Enviada em 05/11/2020

O seriado “Black Mirror” exibido pela Netflix, aborda  em um de seus episódios uma sociedade que prioriza a reputação de uma pessoa baseada em seus status nas redes sociais, não obstante a isso, na atualidade, o mesmo acontece com os aplicativos de serviços domésticos que avalia seus funcionários com um  sistema de “estrelinhas” o que é temerário ,pois possibilita a exploração do trabalho.
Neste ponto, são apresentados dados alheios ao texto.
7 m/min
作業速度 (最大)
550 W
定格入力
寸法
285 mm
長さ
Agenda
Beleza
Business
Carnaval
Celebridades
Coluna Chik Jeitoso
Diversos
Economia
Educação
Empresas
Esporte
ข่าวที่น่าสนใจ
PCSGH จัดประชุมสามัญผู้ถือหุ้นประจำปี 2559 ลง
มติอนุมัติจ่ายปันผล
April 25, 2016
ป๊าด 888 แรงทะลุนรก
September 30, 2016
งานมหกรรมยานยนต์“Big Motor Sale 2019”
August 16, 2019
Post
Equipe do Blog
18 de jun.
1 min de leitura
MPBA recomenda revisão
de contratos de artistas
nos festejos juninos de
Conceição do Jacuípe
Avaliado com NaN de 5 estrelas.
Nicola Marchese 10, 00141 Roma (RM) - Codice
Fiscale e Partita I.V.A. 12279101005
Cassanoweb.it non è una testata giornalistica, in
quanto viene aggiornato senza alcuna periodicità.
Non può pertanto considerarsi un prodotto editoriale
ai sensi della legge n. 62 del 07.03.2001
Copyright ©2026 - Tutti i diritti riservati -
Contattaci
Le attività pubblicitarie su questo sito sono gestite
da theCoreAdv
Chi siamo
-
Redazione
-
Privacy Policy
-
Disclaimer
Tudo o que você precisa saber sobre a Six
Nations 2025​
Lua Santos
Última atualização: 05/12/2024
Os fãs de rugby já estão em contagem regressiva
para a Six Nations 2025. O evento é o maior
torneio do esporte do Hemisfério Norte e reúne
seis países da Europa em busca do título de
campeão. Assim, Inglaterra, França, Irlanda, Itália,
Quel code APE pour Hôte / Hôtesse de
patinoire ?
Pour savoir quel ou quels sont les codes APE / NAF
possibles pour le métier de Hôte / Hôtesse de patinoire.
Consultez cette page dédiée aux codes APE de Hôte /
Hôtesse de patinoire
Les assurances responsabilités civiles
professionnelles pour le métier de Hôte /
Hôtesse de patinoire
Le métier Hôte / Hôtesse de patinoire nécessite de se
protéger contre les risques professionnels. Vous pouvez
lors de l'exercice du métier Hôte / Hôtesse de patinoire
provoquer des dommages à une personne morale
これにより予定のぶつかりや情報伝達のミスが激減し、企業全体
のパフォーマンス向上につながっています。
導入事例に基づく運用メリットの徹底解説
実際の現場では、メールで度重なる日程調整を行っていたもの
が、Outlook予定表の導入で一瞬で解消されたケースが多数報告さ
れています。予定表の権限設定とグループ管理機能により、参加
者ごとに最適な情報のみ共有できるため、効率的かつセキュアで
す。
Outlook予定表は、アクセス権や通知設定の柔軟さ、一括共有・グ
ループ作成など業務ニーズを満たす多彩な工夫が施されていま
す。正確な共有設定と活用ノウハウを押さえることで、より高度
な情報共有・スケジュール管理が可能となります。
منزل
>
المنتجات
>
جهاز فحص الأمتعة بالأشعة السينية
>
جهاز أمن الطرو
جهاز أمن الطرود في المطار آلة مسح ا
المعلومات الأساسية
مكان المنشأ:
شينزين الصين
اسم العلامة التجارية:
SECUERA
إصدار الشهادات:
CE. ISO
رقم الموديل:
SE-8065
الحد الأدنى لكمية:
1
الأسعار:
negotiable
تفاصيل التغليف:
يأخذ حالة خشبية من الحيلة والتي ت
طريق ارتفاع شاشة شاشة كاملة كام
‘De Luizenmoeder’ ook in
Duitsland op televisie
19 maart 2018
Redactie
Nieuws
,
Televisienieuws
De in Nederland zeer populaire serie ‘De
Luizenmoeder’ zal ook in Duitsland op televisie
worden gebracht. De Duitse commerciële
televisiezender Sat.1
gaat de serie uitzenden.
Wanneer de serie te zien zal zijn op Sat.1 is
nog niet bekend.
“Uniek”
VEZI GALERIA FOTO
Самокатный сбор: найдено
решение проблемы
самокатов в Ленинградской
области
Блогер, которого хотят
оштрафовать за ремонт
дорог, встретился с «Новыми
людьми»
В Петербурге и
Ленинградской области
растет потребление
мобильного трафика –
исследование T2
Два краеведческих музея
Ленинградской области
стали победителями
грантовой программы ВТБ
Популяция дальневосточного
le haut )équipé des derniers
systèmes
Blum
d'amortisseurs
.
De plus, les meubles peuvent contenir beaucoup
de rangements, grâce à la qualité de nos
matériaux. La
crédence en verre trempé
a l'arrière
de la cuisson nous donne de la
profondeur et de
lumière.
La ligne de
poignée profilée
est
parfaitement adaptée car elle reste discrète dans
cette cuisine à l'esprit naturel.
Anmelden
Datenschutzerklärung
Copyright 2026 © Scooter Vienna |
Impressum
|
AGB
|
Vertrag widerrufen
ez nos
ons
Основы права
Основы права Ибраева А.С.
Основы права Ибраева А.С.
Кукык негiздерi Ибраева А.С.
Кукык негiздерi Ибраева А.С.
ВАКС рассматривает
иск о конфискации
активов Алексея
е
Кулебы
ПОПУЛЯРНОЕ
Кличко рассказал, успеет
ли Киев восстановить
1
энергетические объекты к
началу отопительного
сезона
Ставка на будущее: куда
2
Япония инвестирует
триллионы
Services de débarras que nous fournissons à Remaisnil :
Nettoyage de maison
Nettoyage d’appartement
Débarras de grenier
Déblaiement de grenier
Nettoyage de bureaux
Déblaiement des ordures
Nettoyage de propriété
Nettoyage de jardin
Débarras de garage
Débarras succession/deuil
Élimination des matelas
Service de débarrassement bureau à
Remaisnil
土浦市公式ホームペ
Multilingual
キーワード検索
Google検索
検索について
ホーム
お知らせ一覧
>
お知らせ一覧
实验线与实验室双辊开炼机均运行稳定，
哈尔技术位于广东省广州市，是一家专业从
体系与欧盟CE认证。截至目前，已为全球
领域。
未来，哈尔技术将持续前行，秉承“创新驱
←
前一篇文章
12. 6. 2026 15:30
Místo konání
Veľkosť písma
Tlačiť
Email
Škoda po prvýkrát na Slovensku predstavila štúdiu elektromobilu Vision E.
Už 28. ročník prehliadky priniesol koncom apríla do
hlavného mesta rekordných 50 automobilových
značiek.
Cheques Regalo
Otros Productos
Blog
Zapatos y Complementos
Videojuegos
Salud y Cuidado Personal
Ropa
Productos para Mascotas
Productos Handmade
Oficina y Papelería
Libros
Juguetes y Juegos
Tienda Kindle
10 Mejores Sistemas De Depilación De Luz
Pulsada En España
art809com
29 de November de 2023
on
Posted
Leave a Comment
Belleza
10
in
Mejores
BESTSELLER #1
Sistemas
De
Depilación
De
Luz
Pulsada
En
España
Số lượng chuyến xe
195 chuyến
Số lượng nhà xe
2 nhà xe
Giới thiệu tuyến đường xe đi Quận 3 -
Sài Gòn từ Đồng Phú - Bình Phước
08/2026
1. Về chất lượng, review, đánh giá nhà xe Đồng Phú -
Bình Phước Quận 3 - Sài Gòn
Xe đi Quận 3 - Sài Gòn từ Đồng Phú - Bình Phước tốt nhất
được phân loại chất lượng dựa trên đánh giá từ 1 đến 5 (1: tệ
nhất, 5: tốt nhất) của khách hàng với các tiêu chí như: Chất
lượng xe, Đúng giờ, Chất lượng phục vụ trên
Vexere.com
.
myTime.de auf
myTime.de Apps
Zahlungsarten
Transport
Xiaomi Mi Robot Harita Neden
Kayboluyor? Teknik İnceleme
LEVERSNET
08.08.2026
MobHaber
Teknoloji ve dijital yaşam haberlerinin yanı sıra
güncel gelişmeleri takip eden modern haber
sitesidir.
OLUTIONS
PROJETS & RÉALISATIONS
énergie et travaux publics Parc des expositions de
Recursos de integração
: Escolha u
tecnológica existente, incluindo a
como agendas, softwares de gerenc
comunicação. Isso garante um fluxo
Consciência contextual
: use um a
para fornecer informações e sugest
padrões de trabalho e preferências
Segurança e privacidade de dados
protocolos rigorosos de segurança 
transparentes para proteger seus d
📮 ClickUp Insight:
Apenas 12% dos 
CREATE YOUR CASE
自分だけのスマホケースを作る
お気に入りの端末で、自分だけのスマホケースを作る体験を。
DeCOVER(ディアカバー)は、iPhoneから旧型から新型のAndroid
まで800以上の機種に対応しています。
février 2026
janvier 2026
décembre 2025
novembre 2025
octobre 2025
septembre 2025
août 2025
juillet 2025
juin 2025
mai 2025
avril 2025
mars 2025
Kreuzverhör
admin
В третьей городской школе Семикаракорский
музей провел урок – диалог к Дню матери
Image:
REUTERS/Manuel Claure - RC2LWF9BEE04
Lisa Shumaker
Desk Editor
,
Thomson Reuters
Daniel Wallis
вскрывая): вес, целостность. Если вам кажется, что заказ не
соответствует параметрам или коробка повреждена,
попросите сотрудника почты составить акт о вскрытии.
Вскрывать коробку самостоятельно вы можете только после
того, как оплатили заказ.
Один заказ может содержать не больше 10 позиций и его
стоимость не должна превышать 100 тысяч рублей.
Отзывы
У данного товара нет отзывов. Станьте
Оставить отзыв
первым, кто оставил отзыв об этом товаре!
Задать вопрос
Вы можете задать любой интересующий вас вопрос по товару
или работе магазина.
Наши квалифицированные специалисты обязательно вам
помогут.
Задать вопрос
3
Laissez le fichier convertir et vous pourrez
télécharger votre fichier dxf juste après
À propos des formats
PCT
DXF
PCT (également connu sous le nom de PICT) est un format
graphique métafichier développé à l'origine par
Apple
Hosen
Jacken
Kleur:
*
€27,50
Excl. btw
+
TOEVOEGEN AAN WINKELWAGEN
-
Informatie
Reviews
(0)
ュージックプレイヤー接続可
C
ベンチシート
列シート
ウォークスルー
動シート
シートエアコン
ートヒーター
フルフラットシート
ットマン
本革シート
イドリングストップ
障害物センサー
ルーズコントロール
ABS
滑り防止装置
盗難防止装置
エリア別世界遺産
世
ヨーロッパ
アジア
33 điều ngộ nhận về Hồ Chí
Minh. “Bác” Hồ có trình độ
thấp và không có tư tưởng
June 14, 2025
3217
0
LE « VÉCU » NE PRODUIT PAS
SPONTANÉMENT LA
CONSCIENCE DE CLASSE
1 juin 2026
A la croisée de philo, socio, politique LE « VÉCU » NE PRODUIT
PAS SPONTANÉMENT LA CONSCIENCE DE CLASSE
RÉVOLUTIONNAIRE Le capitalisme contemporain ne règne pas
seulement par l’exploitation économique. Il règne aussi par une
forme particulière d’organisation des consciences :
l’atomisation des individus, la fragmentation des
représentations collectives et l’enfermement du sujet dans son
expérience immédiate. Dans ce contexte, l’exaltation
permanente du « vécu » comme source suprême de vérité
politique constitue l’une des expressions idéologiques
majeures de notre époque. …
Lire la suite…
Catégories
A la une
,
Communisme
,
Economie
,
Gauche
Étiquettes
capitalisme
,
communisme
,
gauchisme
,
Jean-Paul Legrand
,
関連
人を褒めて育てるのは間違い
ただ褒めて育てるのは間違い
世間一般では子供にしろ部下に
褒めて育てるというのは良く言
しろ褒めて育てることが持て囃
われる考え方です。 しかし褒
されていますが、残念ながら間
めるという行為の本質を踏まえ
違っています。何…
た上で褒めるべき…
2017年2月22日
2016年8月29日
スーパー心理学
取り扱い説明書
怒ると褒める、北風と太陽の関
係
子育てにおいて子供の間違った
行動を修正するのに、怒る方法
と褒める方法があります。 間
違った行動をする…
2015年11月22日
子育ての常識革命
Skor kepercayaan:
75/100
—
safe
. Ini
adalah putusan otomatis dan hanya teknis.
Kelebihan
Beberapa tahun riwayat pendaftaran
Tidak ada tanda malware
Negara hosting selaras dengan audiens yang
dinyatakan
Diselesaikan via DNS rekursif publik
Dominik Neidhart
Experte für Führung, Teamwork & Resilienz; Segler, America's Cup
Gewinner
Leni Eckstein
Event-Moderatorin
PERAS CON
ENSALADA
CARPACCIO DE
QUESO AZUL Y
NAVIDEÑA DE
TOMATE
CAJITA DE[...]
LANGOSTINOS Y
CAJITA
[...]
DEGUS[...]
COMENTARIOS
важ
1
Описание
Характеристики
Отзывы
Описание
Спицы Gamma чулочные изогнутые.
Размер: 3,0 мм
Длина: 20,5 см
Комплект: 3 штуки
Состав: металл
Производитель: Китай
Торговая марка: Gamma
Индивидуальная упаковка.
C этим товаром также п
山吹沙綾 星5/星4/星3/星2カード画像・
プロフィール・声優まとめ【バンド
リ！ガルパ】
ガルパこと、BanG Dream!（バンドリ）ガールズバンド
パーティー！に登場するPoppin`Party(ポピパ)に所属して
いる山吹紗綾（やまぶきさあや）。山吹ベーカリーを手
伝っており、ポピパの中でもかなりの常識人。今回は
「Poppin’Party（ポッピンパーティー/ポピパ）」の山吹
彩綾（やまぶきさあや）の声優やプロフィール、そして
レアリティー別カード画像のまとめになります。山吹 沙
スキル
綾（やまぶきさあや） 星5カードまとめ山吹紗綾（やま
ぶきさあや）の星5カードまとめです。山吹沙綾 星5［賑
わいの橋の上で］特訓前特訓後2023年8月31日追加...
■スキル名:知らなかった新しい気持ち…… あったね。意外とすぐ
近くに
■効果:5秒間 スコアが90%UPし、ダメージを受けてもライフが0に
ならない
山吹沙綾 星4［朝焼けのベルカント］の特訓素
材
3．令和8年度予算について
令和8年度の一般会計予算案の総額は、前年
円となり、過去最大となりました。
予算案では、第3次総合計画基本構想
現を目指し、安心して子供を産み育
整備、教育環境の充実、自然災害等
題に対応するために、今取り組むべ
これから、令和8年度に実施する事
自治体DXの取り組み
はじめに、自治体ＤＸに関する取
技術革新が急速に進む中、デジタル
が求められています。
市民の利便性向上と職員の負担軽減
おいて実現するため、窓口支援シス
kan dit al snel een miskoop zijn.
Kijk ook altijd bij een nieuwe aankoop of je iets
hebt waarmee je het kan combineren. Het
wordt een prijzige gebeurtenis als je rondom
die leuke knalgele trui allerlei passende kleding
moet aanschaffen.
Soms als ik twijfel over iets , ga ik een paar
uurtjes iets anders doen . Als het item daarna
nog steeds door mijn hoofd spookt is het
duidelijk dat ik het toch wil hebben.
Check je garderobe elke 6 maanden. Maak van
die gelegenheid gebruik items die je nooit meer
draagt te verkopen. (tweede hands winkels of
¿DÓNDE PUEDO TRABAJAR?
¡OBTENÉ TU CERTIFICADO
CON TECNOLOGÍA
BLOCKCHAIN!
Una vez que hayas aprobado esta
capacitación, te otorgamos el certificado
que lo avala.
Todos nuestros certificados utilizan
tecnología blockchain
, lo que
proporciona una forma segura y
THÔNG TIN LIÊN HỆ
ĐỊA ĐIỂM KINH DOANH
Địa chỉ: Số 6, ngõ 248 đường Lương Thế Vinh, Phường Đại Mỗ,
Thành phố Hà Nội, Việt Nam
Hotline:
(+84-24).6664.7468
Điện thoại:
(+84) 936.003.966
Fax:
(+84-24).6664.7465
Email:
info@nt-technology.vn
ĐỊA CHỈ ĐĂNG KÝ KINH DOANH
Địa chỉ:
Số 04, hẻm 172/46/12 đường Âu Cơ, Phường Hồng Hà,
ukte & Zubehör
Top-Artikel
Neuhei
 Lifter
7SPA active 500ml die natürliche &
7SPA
Hodiernamente  no Brasil e no mundo a “uberização “do trabalho termo criado para se referir aos aplicativos de táxi, delivery de comida, e até mesmo de serviços domésticos sem dúvida alguma impulsionam a economia do país ,porém, precarizam de uma forma onerosa as condições de trabalho de pessoas que, muitas vezes ,trabalham nesses  aplicativos por falta de emprego em sua área de atuação.

Além disso a “gameficação” dos aplicativos que, basicamente é, a utilização de artifícios estilísticos e psicológicos que enaltecem tanto o usuário quanto o trabalhador que mais conseguir pontos no aplicativo ,assim como em um videogame com o propósito de aumentar cada vez mais ou engajamento da marca ,desse modo ,estimulando o consumo para manutenção do sistema capitalista.

Destarte a Isso, cabe ao Ministério do Trabalho que reavalie as leis trabalhistas para essa modalidade de emprego. Além disso cabe as próprias empresas que ofereçam serviços básicos a seus funcionários como seguro transporte, plano de saúde, e etc.